I have never been good with the telephonic conversations, never. I thought I would improve after having travelled far away from home. It’s almost been one year since I left home but I am yet to see any substantial improvement! One improvement though is that I don’t ask “Vechidattuma?” (shall I cut the call now?) every 2 minutes any more. That in itself is a big achievement. But there is a big problem area that I would have to improve upon – “Faking my mood”. It might sound really insignificant. How does it matter might be the question. But when you are thousands of miles away from home, when every word you utter and the tone that you speak in is being taken seriously (which obviously does not happen when you are at home) it’s very important. Because you might end up in trouble like how I did last week.
Last Sunday was one heck of a day. For some strange reason I wasn’t at my best. Nothing worked. I was bored to hell. I tried to read a book but I got no further than the first page. I tried calling up a couple of friends, one wasn’t reachable and the other was not in a position to talk (he was travelling. Don’t think otherwise), even G- talk was deserted. Such was my mood that even “Friends” series was a bit boring.
That is when I had to take a call from my parents. Now, talking to parents over the phone even if I am in a good mood is tricky, let alone talking to them whilst in bad mood. I say it’s tricky because more often than not I end up either giving too much information and get them to worry or give them very little info and run into the risk of answering their wild imaginations. Maintaining this balance is a big challenge.
So yes, my parents called and I carefully (or so I thought) cut the call down in a few minutes saying that I was tired and I wanted to sleep. I didn’t want to let them know that my mood wasn’t upbeat because that would prompt some obvious questions like why? What happened? Etc … I believe everyone would know the pain in answering these questions. My parents sounded like as if they were very understanding (again…so I thought).It also made me believe that I had improved my ability to fake things over the phone.
Imagine how bad I must have been in faking my mood if my father had mailed me the below link saying “an interesting site”
http://moodgym.anu.edu.au/welcome
When I saw the link, I was actually fine with it. As in, I thought I had only failed with the faking part. Little did I know that I had actually painted a picture far worse than the actual one. To help you understand the extent to which my faking had failed I have pasted the first Q & A from FAQ’s section in Mood gym (Below).
What is MoodGYM?
MoodGYM is an innovative, interactive web program designed to prevent depression. It consists of five modules, an interactive game, anxiety and depression assessments, downloadable relaxation audio, a workbook and feedback assessment.

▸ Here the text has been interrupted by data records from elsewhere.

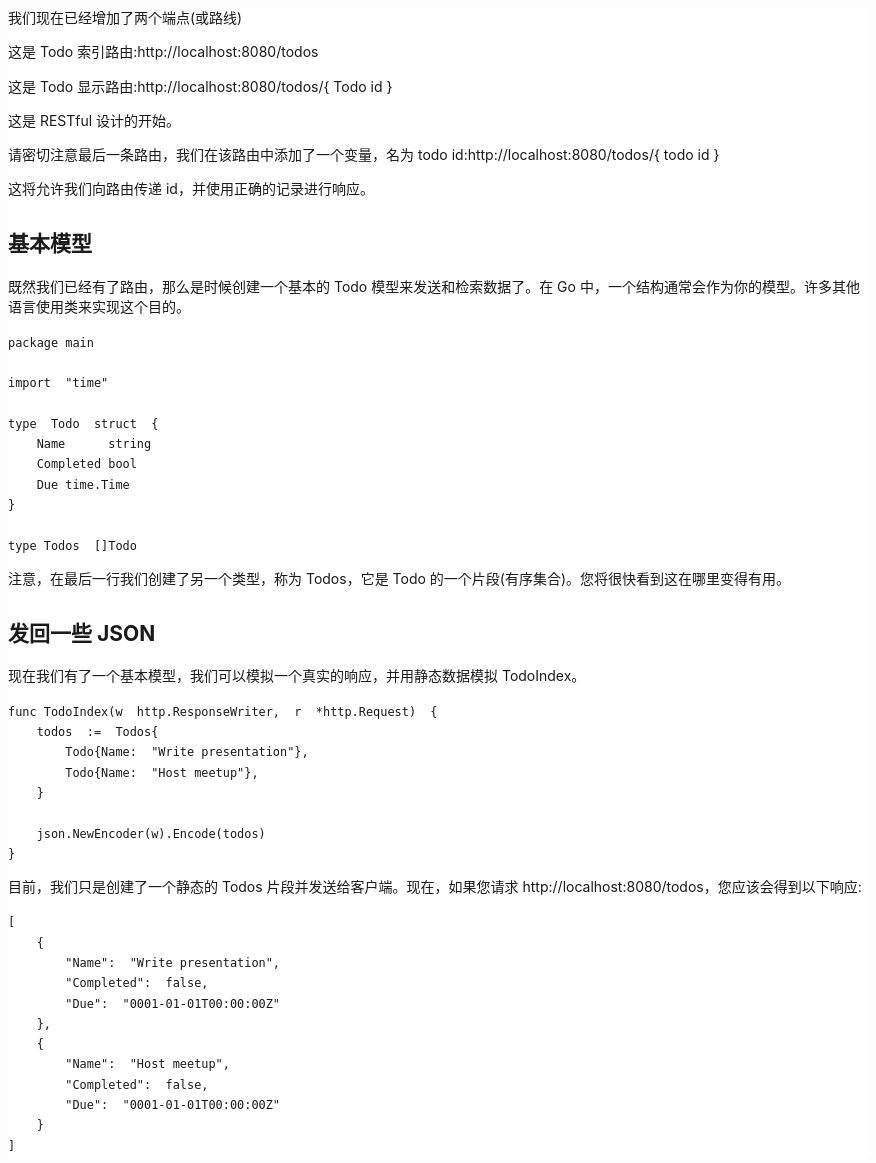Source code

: 我们现在已经增加了两个端点(或路线)

这是 Todo 索引路由:http://localhost:8080/todos

这是 Todo 显示路由:http://localhost:8080/todos/{ Todo id }

这是 RESTful 设计的开始。

请密切注意最后一条路由，我们在该路由中添加了一个变量，名为 todo id:http://localhost:8080/todos/{ todo id }

这将允许我们向路由传递 id，并使用正确的记录进行响应。

## 基本模型

既然我们已经有了路由，那么是时候创建一个基本的 Todo 模型来发送和检索数据了。在 Go 中，一个结构通常会作为你的模型。许多其他语言使用类来实现这个目的。

```
package main

import  "time"

type  Todo  struct  {
    Name      string
    Completed bool
    Due time.Time
}

type Todos  []Todo

```

注意，在最后一行我们创建了另一个类型，称为 Todos，它是 Todo 的一个片段(有序集合)。您将很快看到这在哪里变得有用。

## 发回一些 JSON

现在我们有了一个基本模型，我们可以模拟一个真实的响应，并用静态数据模拟 TodoIndex。

```
func TodoIndex(w  http.ResponseWriter,  r  *http.Request)  {
    todos  :=  Todos{
        Todo{Name:  "Write presentation"},
        Todo{Name:  "Host meetup"},
    }

    json.NewEncoder(w).Encode(todos)
}

```

目前，我们只是创建了一个静态的 Todos 片段并发送给客户端。现在，如果您请求 http://localhost:8080/todos，您应该会得到以下响应:

```
[
    {
        "Name":  "Write presentation",
        "Completed":  false,
        "Due":  "0001-01-01T00:00:00Z"
    },
    {
        "Name":  "Host meetup",
        "Completed":  false,
        "Due":  "0001-01-01T00:00:00Z"
    }
]

```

Using flashed diagrams and online exercises, MoodGYM teaches the principles of cognitive behaviour therapy – a proven treatment for depression. It also demonstrates the relationship between thoughts and emotions, and works through dealing with stress and relationship break-ups, as well as teaching relaxation and meditation techniques.
I had a hearty laugh. Yes! i’ve fooled my father, just that he thinks that I am a little mentally ill now. It doesn’t make a big difference or does it?